But they went from propaganda to deliberate interference in this election,” John Hultquist, senior director of FireEye, a Silicon Valley security firm, said after Wednesday’s announcement.
“Their aim here is to address existing fears that electoral infrastructure is subverted and hacked, as well as fears of voter intimidation,” he said.
Mr. Ratcliffe and Mr. Wray have spoken little about Russia. Still, until the wave of fake emails, Moscow was the first concern of the National Security Agency, the United States Cyber Command, and the CyberInfrastructure and Security Agency of the Department of Homeland Security, responsible for helping states secure their voting systems.

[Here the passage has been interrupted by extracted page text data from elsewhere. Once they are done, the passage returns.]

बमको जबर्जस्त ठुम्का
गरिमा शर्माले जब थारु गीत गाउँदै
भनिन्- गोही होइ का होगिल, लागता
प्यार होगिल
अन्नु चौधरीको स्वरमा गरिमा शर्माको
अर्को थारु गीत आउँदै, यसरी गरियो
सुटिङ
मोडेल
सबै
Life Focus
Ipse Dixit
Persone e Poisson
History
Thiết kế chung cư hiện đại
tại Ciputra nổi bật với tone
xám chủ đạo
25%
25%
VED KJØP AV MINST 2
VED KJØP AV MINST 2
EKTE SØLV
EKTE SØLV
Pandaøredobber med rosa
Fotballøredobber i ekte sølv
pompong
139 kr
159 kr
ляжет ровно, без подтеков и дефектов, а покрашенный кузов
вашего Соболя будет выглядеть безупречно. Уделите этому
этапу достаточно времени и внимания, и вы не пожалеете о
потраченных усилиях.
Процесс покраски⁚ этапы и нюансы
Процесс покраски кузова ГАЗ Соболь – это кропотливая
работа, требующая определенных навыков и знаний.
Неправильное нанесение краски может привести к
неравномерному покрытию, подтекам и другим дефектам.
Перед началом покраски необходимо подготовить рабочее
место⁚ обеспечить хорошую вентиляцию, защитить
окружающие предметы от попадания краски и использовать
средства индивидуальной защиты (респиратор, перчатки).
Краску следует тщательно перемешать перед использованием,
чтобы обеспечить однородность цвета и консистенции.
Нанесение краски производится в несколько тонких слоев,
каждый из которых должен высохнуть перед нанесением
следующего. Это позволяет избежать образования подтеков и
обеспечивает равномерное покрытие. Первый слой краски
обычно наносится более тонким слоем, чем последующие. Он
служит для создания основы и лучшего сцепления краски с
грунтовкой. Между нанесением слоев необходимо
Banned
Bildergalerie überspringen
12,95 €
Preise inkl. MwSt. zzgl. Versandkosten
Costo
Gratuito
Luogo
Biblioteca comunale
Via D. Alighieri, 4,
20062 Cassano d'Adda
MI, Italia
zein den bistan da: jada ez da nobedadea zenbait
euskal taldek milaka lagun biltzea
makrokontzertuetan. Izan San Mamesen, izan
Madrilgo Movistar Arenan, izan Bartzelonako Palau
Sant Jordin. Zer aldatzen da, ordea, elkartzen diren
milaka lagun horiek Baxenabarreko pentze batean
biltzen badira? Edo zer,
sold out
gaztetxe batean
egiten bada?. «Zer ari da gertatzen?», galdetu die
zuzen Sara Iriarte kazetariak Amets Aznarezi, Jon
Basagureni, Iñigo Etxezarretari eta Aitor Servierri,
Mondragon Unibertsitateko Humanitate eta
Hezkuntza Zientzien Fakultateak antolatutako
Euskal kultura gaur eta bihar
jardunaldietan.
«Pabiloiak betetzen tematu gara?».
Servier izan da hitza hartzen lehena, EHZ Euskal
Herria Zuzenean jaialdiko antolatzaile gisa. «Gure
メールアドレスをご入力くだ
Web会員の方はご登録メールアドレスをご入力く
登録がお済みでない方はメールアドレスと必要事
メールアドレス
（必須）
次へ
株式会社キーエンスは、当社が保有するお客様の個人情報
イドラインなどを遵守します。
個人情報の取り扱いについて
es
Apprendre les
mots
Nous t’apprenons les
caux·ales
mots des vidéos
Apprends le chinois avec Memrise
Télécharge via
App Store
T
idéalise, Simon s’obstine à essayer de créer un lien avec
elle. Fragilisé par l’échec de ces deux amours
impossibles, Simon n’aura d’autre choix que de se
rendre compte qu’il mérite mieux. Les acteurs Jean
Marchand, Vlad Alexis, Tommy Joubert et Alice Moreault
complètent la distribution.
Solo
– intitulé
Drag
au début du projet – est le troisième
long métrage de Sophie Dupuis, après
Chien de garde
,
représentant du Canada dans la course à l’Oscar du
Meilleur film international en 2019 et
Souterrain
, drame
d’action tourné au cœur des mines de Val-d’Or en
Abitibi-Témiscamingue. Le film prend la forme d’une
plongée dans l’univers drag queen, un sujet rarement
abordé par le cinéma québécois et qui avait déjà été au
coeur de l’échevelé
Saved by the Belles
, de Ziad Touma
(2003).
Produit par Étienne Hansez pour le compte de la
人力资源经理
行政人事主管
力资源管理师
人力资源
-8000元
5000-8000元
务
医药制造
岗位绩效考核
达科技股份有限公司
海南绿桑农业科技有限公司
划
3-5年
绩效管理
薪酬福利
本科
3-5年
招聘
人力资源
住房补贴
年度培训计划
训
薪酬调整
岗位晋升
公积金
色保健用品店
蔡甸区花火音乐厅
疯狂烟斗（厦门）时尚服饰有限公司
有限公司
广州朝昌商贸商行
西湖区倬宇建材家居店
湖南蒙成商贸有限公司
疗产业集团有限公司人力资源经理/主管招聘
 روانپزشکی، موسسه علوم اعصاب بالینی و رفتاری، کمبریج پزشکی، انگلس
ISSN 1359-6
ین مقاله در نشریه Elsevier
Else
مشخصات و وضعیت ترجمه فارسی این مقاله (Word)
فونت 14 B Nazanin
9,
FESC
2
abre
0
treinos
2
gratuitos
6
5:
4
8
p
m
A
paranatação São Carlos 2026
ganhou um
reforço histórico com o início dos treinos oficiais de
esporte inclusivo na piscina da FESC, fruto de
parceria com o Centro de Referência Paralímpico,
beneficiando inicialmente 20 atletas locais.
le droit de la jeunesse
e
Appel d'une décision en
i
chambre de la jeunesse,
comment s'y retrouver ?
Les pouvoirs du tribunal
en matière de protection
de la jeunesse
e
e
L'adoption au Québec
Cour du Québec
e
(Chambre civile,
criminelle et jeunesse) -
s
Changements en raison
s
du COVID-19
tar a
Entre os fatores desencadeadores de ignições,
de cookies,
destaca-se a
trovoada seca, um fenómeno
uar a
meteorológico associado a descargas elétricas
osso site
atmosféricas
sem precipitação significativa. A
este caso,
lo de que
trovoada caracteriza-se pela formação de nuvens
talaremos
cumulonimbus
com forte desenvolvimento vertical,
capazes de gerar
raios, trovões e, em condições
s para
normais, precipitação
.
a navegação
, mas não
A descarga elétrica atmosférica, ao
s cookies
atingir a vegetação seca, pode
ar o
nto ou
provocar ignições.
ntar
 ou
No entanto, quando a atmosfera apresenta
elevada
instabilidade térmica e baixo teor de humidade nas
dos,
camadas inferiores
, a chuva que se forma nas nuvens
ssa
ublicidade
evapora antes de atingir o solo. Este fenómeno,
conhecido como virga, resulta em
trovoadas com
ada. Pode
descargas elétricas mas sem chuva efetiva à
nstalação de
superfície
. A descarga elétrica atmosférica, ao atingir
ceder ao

Two weeks ago, Cyber Command, part of the military, helped cripple a complex network developed by Russian-speaking hackers and used in ransomware attacks on towns and villages across the United States, as well as many businesses. Microsoft led a team of companies doing the same, armed with court orders allowing them to remove the command and control servers used to distribute the tools, called TrickBot. The decision was made to disrupt the system, not to be used to lock voter registration systems.
In recent days, another Russian hacking group called Energetic Bear, often linked to the FSB – one of the successors to the Soviet Union’s KGB – appears to have focused its attention on access to state and local government networks. This has attracted federal investigators’ attention, as until now, the group has primarily targeted energy companies, including utilities.
But there is no evidence that hackers directly attacked an electoral infrastructure. Cybersecurity experts fear that they might attempt to move sideways through voter registration databases once inside local government networks.
So far, there is no evidence that they have attempted to do so, but officials have said that such a decision will only happen in the final days of the election campaign, if at all.